## WORK INSTRUCTION
Between the line containing "TABLE 1 Comparison" and the line containing "Table 3. Summary" lies a run of lines; give that run again exactly, with both of those lines, and nothing else from the entries below.

Saved entries:
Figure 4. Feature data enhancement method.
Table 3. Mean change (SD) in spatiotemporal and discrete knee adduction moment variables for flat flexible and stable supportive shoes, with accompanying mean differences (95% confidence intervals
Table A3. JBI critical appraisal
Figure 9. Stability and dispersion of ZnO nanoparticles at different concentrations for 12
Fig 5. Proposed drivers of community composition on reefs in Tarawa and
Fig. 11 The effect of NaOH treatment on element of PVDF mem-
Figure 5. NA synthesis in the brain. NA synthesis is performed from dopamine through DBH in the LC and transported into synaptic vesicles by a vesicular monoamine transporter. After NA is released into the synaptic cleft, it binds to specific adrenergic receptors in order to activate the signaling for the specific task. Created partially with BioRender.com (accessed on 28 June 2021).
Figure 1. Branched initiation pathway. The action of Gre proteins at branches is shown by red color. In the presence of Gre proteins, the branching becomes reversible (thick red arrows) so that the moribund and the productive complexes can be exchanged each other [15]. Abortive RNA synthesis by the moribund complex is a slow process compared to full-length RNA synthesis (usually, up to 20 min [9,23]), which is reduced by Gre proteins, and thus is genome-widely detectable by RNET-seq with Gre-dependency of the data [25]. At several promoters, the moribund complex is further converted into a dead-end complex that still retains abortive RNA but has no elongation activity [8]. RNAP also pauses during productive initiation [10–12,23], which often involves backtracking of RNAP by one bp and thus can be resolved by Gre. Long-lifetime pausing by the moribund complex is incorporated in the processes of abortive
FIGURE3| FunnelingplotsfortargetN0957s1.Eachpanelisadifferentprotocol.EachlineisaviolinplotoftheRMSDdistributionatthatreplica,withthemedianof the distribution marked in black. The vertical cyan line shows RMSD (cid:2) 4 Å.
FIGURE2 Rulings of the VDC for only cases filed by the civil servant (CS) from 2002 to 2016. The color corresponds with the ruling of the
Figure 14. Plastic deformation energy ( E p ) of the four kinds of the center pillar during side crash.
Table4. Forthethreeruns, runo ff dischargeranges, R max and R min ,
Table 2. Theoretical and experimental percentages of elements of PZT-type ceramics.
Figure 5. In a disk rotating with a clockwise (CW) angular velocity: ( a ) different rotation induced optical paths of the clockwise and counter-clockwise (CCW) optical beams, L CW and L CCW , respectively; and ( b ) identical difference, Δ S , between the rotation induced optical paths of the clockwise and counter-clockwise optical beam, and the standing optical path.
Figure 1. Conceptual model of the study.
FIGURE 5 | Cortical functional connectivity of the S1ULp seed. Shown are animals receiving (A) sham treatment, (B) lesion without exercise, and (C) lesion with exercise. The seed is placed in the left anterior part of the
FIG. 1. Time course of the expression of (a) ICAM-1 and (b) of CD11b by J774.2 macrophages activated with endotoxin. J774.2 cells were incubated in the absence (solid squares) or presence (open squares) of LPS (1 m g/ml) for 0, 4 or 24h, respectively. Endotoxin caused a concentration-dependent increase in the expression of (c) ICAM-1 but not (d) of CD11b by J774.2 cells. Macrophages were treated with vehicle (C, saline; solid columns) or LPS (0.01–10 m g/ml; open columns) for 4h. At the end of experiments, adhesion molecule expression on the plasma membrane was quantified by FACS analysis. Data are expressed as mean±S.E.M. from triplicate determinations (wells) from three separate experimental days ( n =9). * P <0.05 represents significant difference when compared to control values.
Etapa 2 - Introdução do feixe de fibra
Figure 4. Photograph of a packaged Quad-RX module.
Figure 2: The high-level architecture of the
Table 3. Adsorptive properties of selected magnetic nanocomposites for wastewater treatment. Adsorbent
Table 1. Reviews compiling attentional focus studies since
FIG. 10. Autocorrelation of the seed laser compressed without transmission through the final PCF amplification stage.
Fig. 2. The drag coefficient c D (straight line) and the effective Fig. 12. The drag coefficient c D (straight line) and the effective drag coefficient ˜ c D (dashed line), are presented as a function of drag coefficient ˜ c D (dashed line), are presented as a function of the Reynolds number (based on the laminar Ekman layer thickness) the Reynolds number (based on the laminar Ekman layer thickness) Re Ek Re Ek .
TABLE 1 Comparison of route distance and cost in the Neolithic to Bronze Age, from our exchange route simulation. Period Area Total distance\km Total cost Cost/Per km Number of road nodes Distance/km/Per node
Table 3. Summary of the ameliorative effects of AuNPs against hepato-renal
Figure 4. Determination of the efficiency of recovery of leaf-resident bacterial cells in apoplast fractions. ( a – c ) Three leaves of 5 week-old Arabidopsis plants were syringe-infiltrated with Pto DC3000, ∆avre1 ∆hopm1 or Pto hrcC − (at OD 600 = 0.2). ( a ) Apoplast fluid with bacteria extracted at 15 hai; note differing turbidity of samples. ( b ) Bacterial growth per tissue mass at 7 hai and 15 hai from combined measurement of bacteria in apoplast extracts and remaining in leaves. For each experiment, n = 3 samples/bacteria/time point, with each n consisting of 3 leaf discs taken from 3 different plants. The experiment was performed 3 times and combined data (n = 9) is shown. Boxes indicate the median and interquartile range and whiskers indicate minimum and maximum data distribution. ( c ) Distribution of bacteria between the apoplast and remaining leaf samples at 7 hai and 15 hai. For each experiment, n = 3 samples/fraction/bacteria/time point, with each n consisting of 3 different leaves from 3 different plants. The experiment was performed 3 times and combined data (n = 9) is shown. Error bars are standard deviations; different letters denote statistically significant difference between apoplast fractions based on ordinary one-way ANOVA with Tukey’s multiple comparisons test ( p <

## EXERCISE ANSWER
TABLE 1 Comparison of route distance and cost in the Neolithic to Bronze Age, from our exchange route simulation. Period Area Total distance\km Total cost Cost/Per km Number of road nodes Distance/km/Per node
Table 3. Summary of the ameliorative effects of AuNPs against hepato-renal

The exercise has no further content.